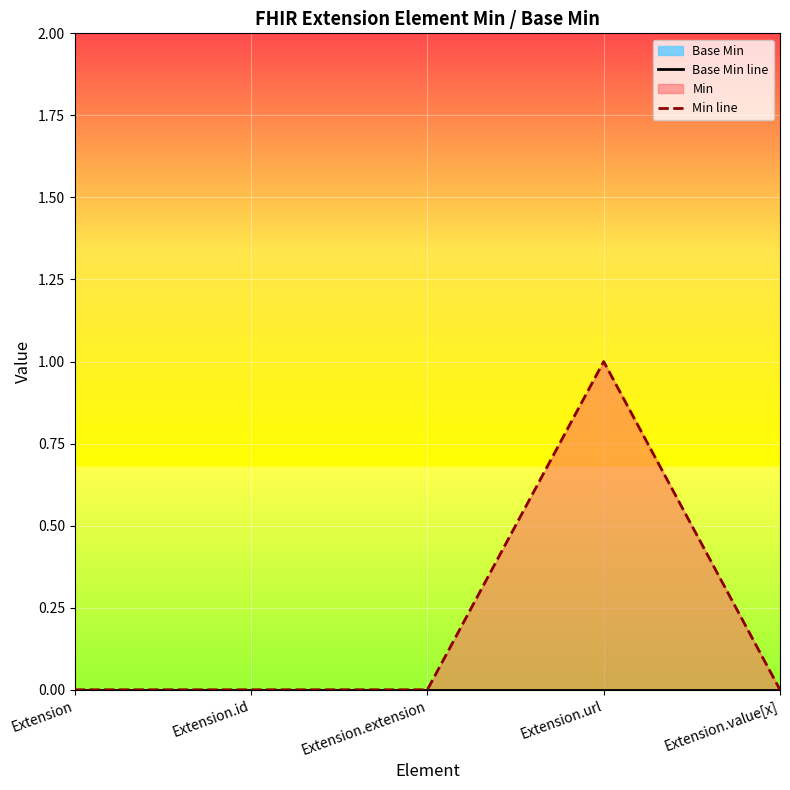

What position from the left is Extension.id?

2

...

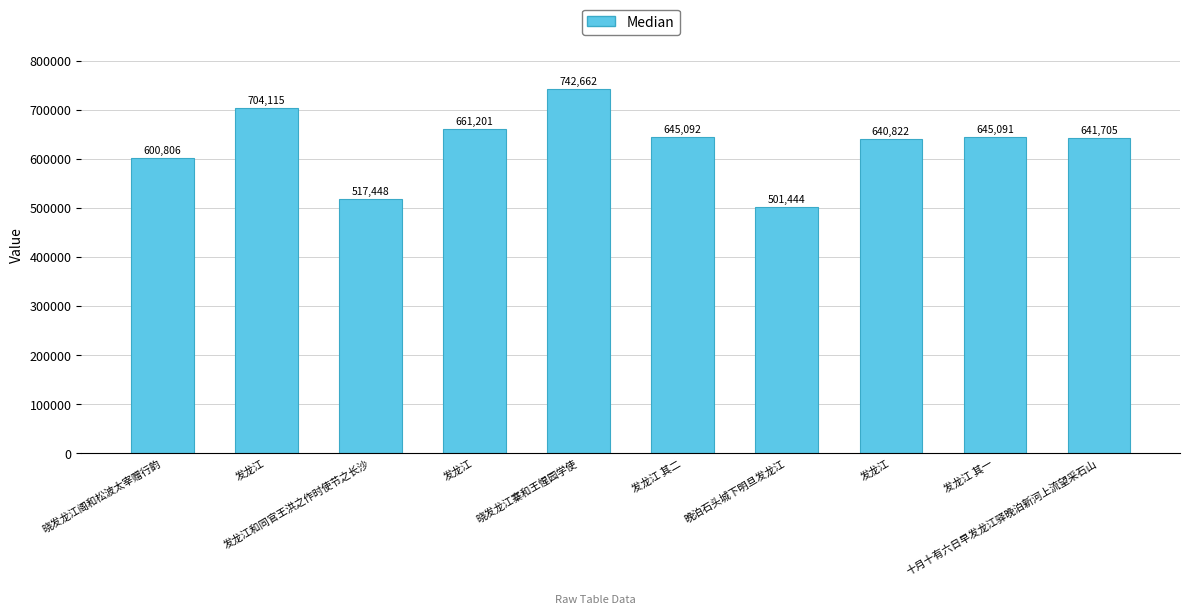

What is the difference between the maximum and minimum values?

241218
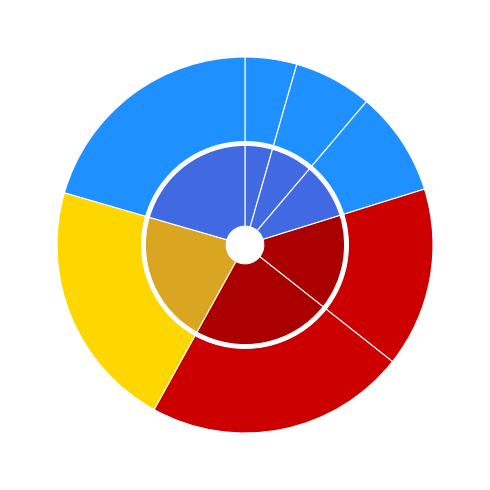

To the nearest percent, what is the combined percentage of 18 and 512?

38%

...

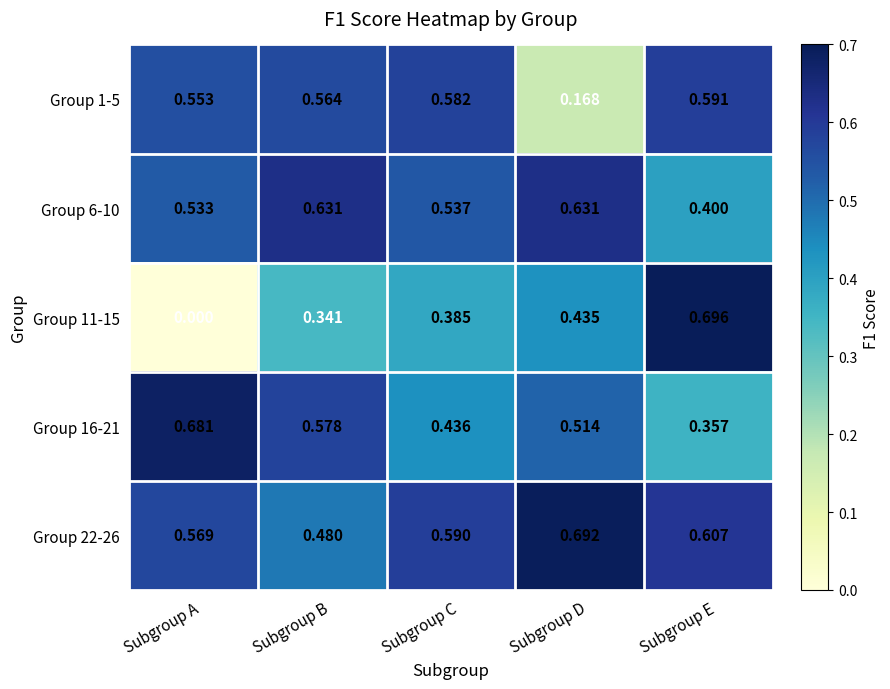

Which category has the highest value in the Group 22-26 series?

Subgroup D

» DIRECTIVE
Reproduce the records verbatim from the line containing "What is the difference" through the line containing "To the nearest", leaving out any pictures.

» PROBLEM SOLUTION
What is the difference between the maximum and minimum values?

241218

To the nearest percent, what is the combined percentage of 18 and 512?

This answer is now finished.